The quirks of performers often make a, well, theatrical subject for a show. In Lend Me a Tenor (VACATIONLAND THEATER CO., September 5-21), neurotic and easily mistaken opera singers double-entendre their ways through a bevy of entrances and exits. Opera is sent up in considerably sillier splendor on the boards of the THEATER AT MONMOUTH, in The Mikado (September 25-October 5).
On the screen side of actors’ susceptibility to farce, the GOOD THEATER offers Stones in his Pockets, in which two actors play 20 characters filming a blockbuster movie in a wee Irish village (October 30-November 23). Past encounters with the company suggest a high level of virtuosity at play.
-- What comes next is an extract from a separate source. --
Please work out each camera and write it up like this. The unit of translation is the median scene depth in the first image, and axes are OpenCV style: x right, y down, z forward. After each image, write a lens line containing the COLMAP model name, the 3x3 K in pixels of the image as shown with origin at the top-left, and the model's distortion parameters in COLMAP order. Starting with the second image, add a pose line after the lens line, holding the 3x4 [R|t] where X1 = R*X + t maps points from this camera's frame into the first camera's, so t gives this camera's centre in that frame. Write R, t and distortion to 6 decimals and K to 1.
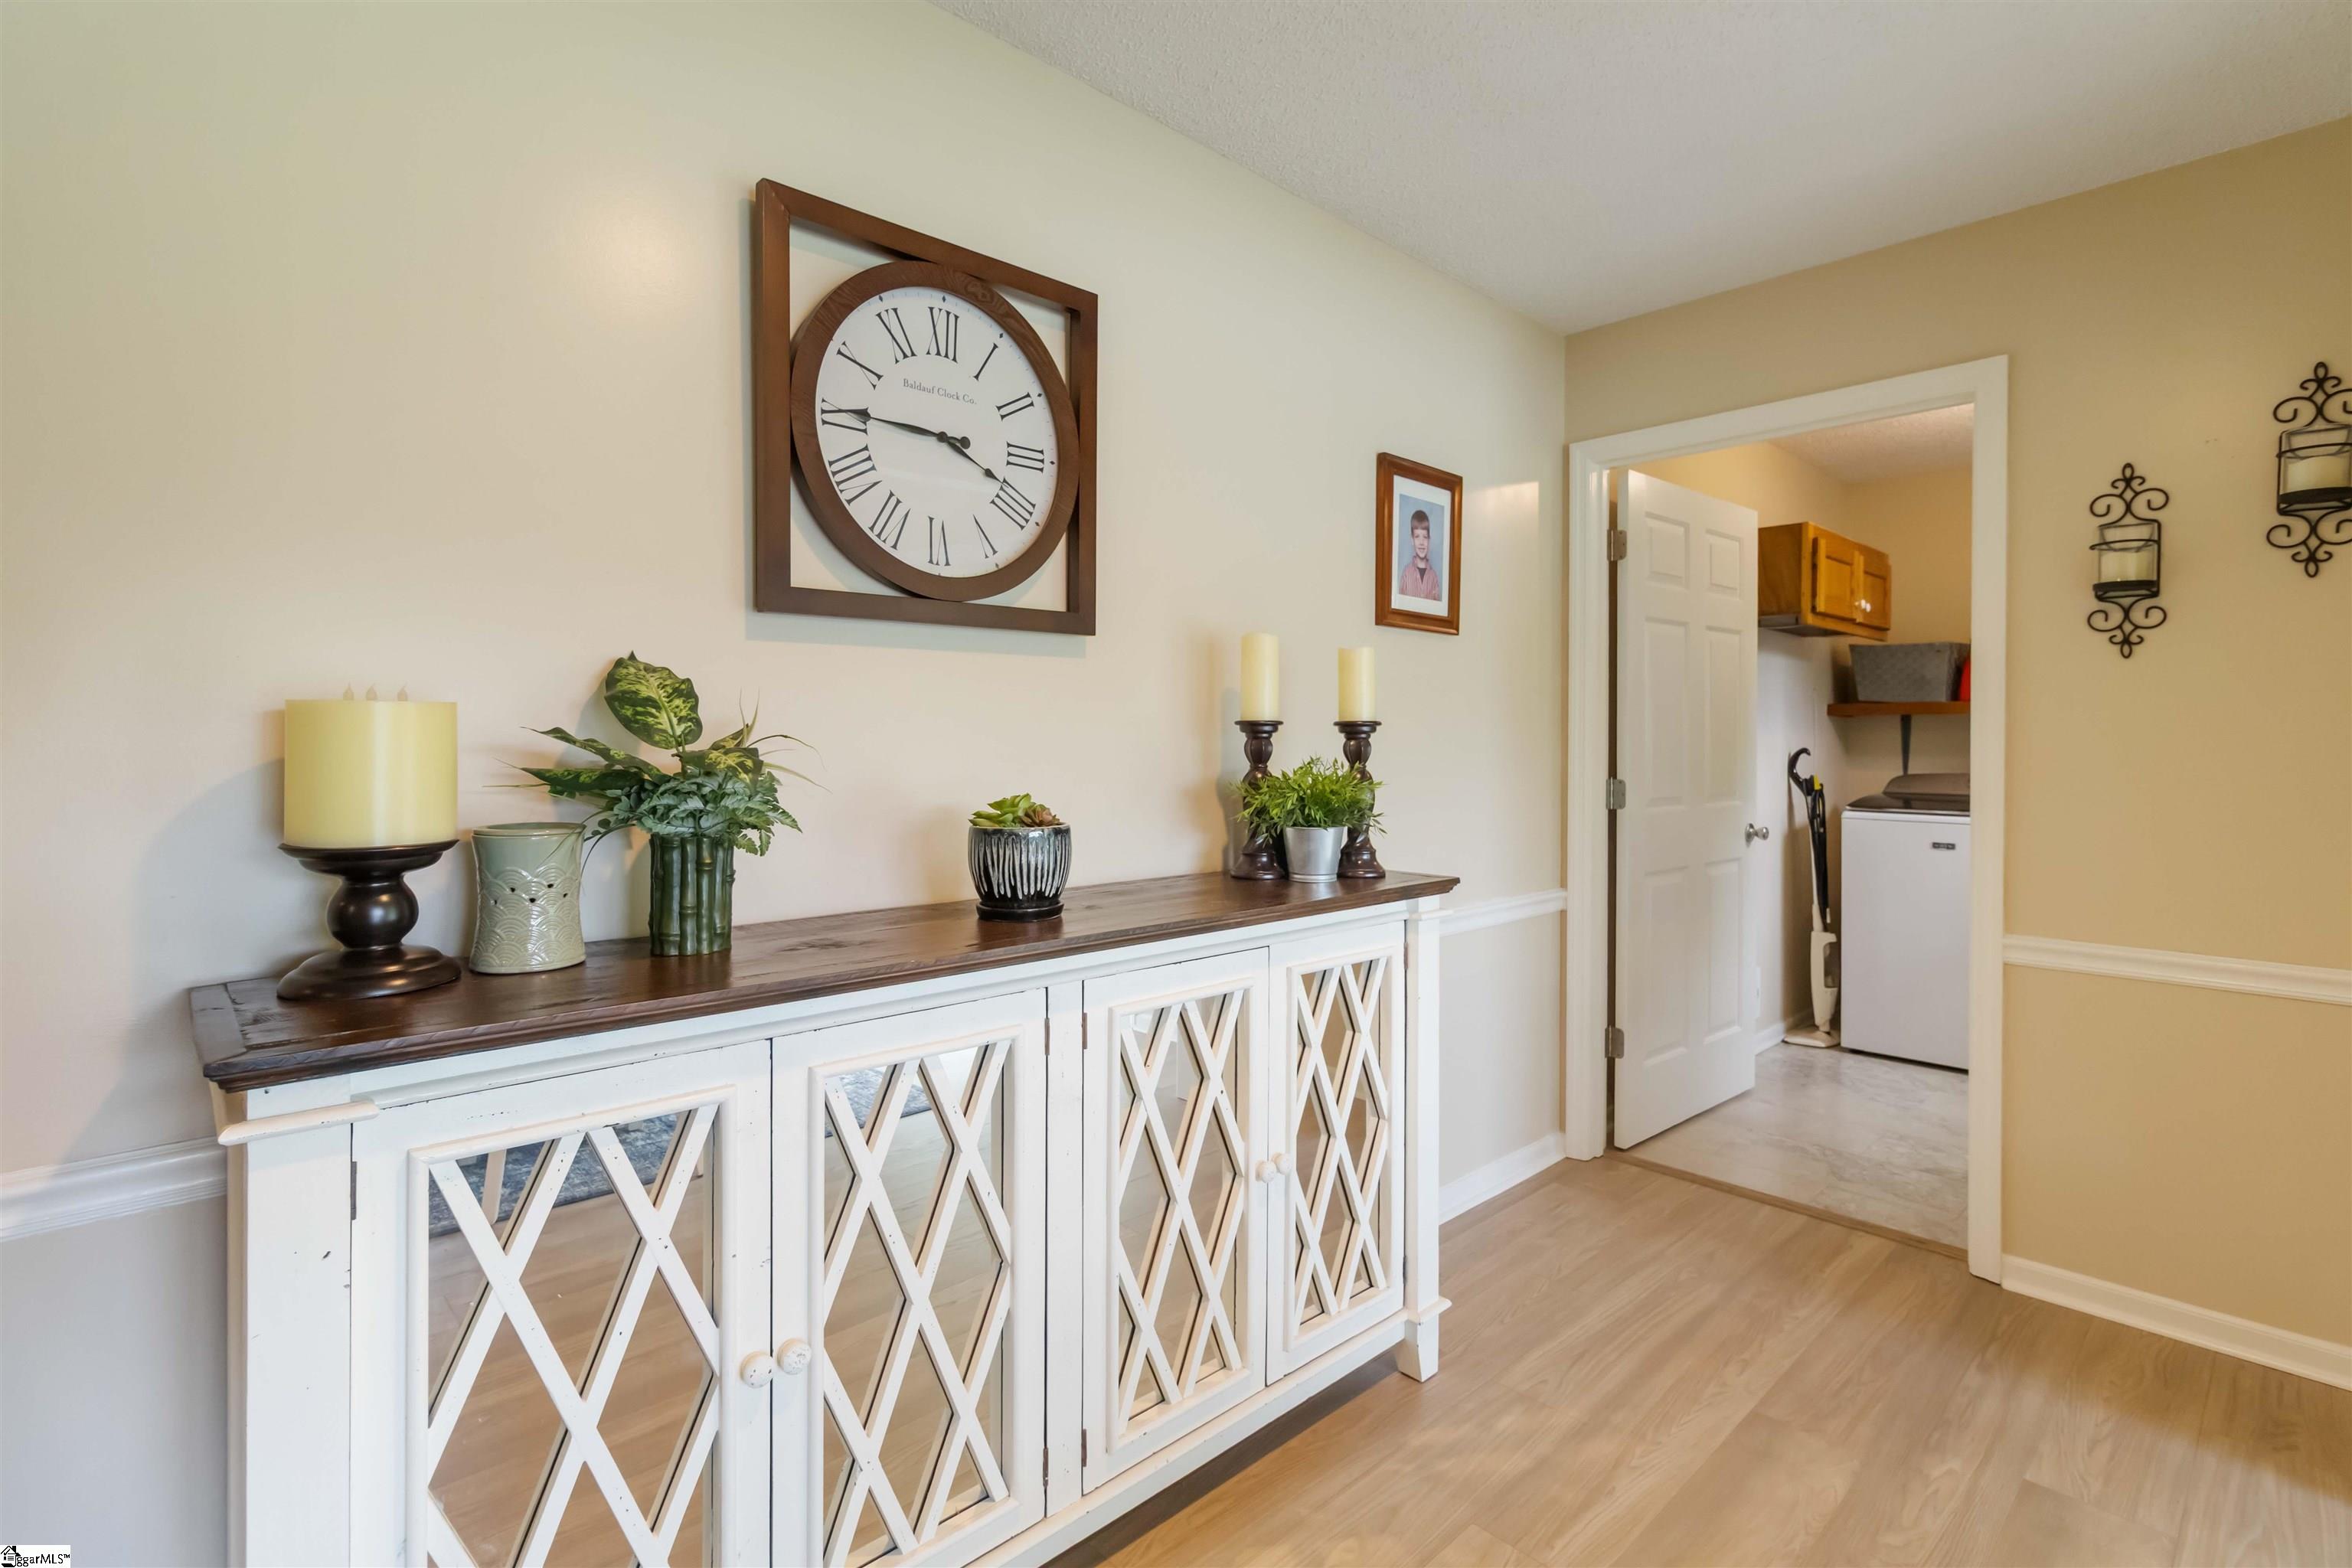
lens RADIAL K [[1096.4, 0, 1167.4], [0, 1096.4, 744.2], [0, 0, 1]] dist [-0.001503, -0.000137]
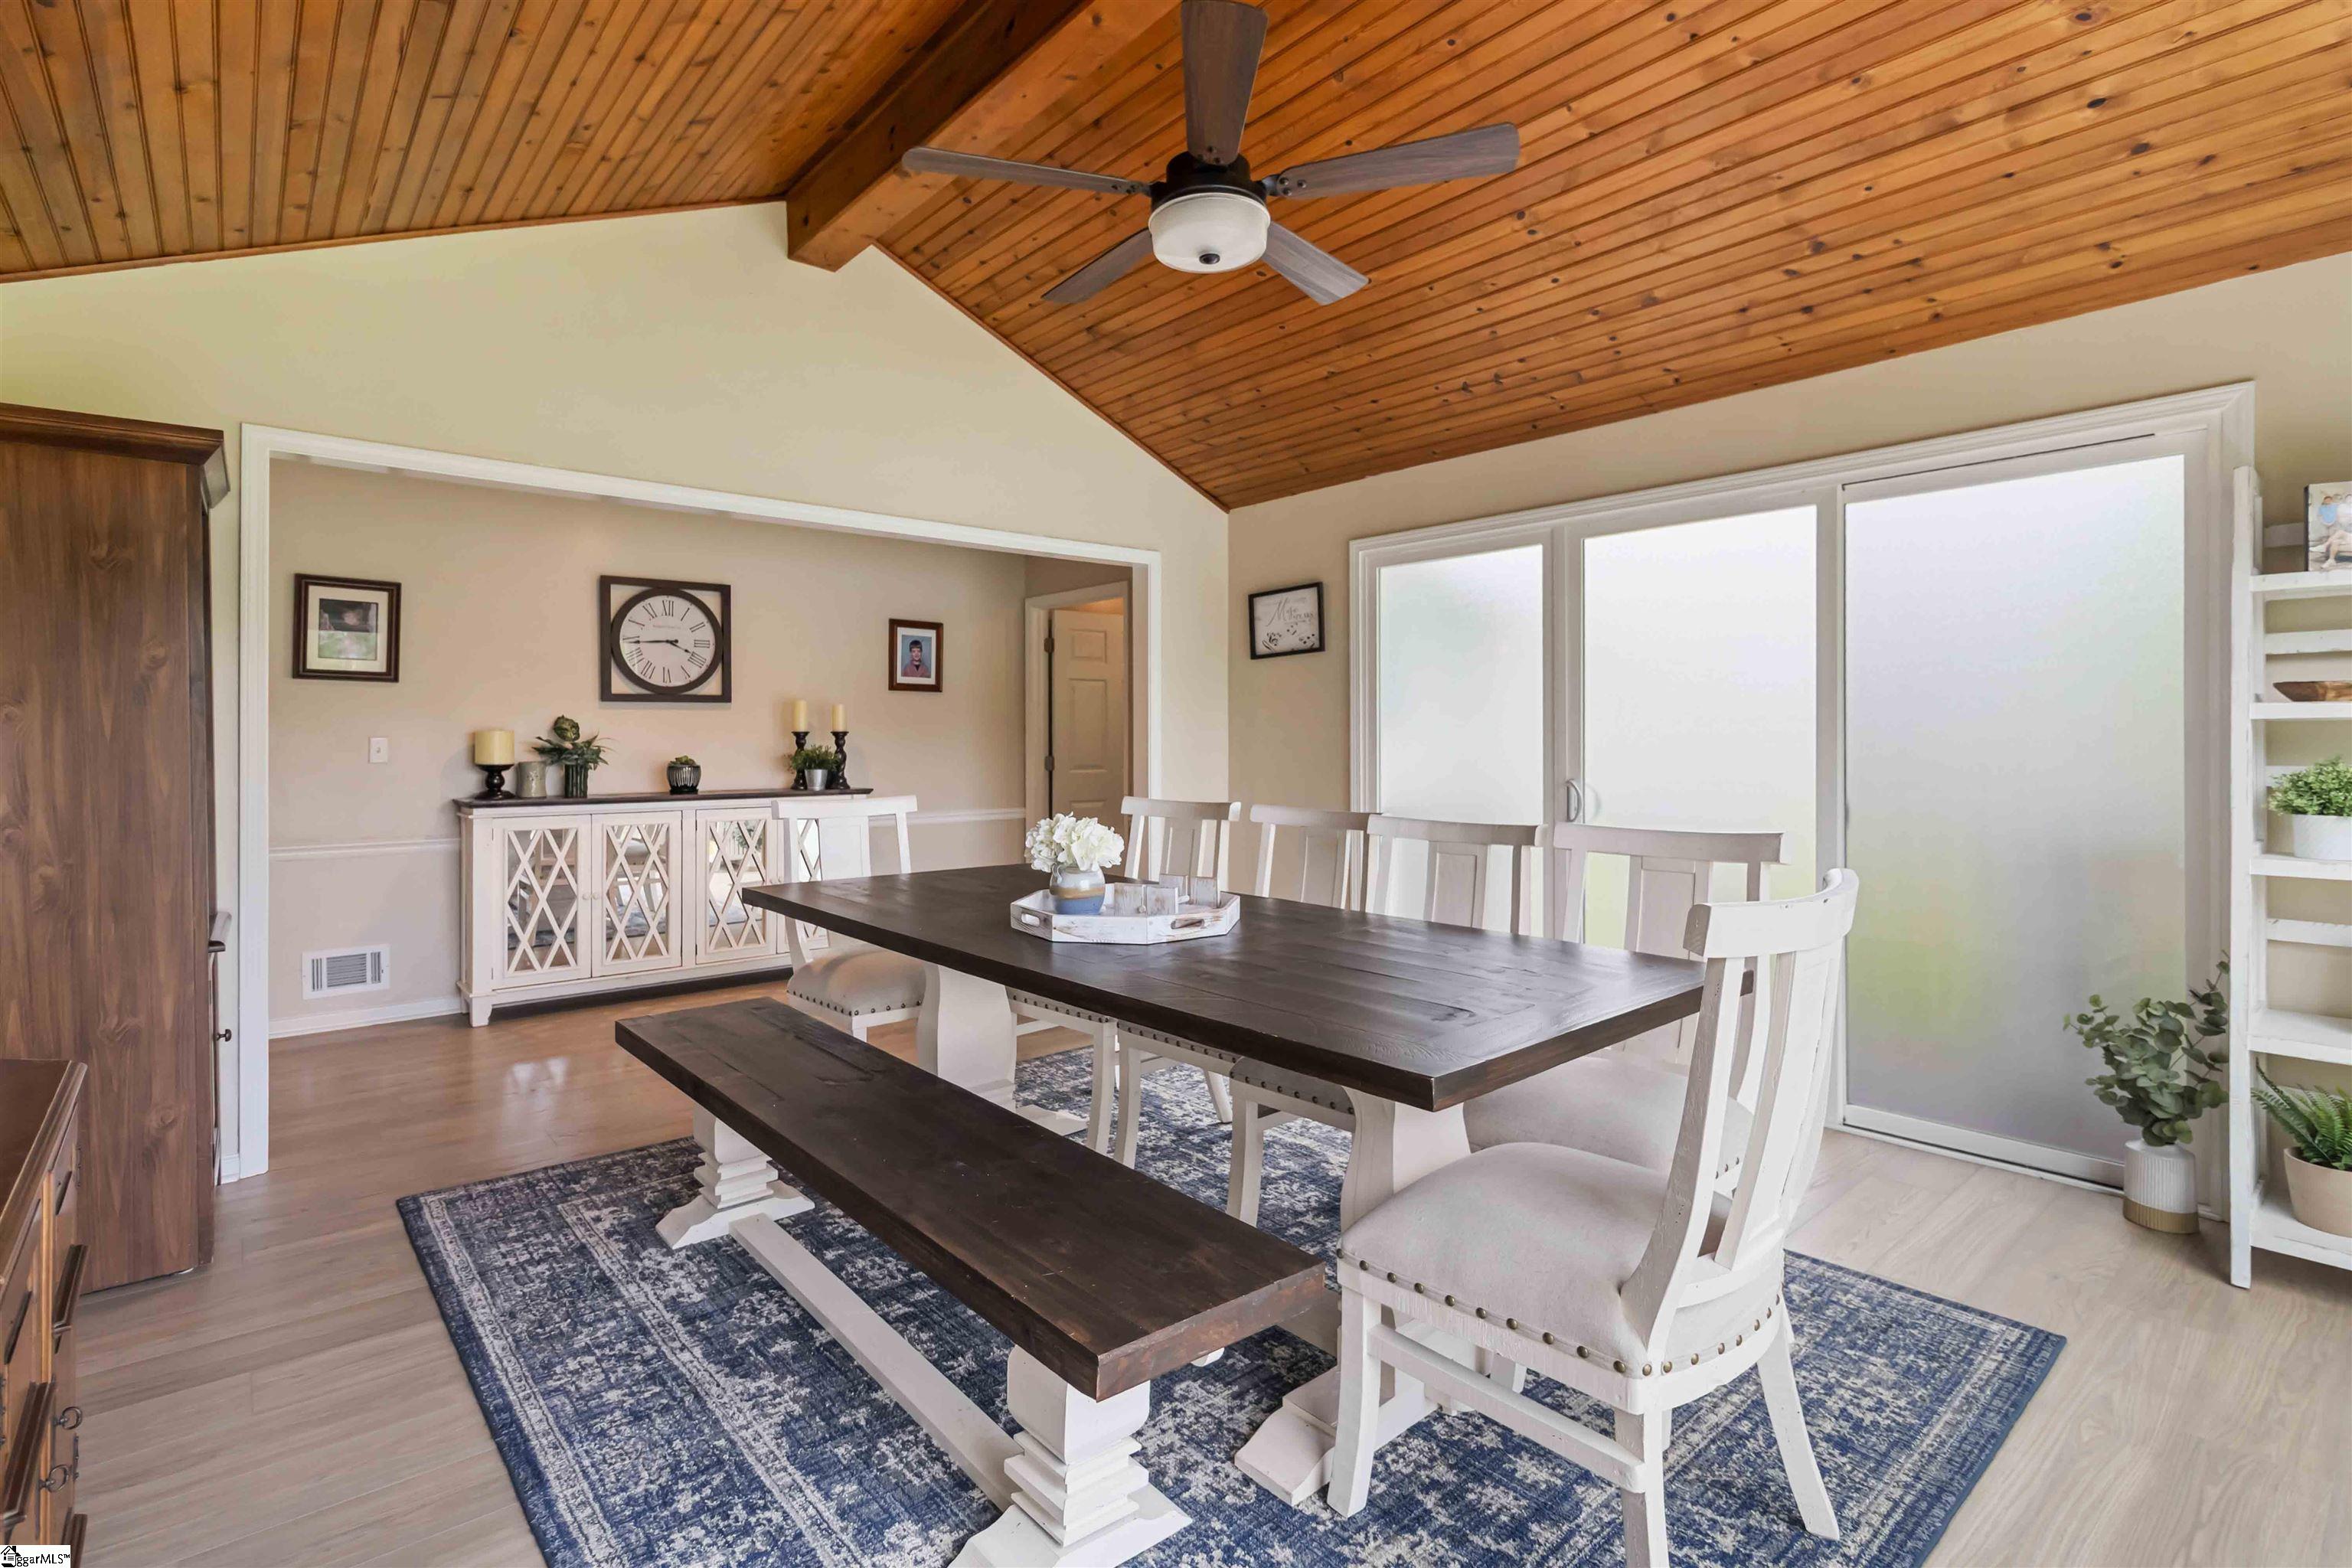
lens RADIAL K [[1096.4, 0, 1167.4], [0, 1096.4, 744.2], [0, 0, 1]] dist [-0.001503, -0.000137]
pose [[0.998388, -0.004543, -0.056577, 1.520307], [0.004694, 0.999986, 0.002548, 0.009690], [0.056565, -0.002810, 0.998395, -2.217832]]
But farce moves among all of us, particularly those of us who have a family. And although the American Soccer Mom seems to have lately been eclipsed by another, shall we say, more canine archetype of athletics matriarch, she’s still here: Secrets of a Soccer Mom was an uplifting hit off-Broadway and gets its Maine premiere at the PUBLIC THEATER (October 24-November 9).
Of all family dynamics, the sibling ones can often be the most fraught, as seen in such classics as True West and Orphans. The acclaimed Martin McDonagh explores the rivalries and ugly secrets of two Irish brothers in Lonesome West (AMERICAN IRISH REPERTORY ENSEMBLE, October 30-November 16).
In local playwright Michael Kimball’s Hideaway (PLAYERS’ RING, through September 21), the boy has no brother, but is still disturbed enough for his folks to haul him off to isolation in northern Maine. When a hard-partying witness-protected couple moves in, there’s big trouble.
The couple in Sam Shepard’s harrowing Fool for Love is not having a party. They’re battling out some heavy shit in a Mojave Desert motel. The UNIVERSITY OF SOUTHERN MAINE produces this fine modern drama in Gorham (October 3-12).
When dysfunctional relationships turn physically violent, mediating the abuse can prove difficult. CATHY PLOURDE’s new social education theater work, A Major Medical Breakthrough (USM Portland, September 15-16), focuses on the role of the health care professions in identifying and preventing abuse.
Finally, social awareness will also be addressed this Saturday in Mother Culture, at the CELEBRATION BARN, when the character of Ishmael, a half-ton silverback gorilla, shares wisdom about ecology, freedom, and the human condition. Now if only someone would book him as moderator for the debates.